------ PASSAGE PROVIDED ------

Electrophoresis of Cytoplasmic Molecules Through Gap Junctions by Externally Applied Electric Fields

¹ Howard Hughes Medical Institute, Yale University School of Medicine, Section of Molecular Neurobiology, New Haven, Connecticut 06510
² Department of Zoology, University of California, Berkeley, California 94720
³ Department of Physiology and Biophysics, University of California, Irvine, California 92717

External electric fields are efficiently conducted into the cytoplasmic interior of extended chains of cells that are electrotonically coupled by gap junctions. For chains of cells or tissues that are much longer than their electrical length constant, the cytoplasmic electric field within the center of the ensemble is identical in magnitude to the externally applied field. Over a period of time, this internal electric field should cause a intercellular redistribution of charged molecules that are permeant to gap junctions, within the coupled tissue. This prediction was confirmed experimentally by observing the directed migration of 6-carboxyfluorescein (negatively charged) within the electrotonically coupled lateral giant neurons of a crayfish nerve cord under the influence of externally applied DC electric fields. To determine whether such redistributions could occur in developing epithelial tissues, hydra were exposed to DC electric fields, after charged fluorescent dyes had been loaded into their ectoderm. In this electrotonically coupled tissue, the fluorescent dyes also underwent an electrophoretic redistribution in response to externally applied fields. To facilitate the future use of electric fields as an experimental means to redistribute intracellular constituents in developing tissues, mathematical relationships are presented that predict the time course and steady-state concentration profiles of molecules under-going intercellular electrophoresis.

------

* [TASK BRIEF]
List every city named in the affiliation lines of the passage on electrophoresis through gap junctions, with its state.

------ DATA UNDER STUDY ------

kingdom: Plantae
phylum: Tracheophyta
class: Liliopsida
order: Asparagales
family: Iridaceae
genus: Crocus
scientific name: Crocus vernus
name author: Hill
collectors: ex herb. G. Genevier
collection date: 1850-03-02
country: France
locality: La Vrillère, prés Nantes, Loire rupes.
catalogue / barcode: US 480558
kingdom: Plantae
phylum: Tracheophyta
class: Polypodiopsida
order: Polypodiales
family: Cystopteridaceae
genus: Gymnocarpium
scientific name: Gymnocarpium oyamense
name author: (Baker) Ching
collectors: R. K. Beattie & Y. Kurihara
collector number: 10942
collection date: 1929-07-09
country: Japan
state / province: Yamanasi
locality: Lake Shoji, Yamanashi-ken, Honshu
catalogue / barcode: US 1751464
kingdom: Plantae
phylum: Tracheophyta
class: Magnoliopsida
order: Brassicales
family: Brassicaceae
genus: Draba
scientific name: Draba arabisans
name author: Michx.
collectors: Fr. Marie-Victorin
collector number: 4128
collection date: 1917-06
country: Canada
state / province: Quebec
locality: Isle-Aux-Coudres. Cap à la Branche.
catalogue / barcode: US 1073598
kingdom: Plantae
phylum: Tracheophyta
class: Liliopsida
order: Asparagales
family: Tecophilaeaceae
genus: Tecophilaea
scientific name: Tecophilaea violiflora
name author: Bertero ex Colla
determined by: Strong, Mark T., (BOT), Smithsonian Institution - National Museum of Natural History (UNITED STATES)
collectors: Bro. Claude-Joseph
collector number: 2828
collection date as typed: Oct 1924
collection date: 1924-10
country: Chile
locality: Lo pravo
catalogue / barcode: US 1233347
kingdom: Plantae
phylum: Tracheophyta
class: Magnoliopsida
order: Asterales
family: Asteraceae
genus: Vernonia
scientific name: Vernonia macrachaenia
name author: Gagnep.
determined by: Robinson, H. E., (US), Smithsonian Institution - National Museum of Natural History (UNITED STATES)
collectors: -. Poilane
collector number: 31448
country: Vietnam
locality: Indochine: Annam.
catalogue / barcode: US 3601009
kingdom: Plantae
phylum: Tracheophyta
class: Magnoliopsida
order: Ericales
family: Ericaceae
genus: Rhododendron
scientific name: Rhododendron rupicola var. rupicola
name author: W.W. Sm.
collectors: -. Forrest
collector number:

------

* [RESPONSE BELOW]
New Haven, Connecticut
Berkeley, California
Irvine, California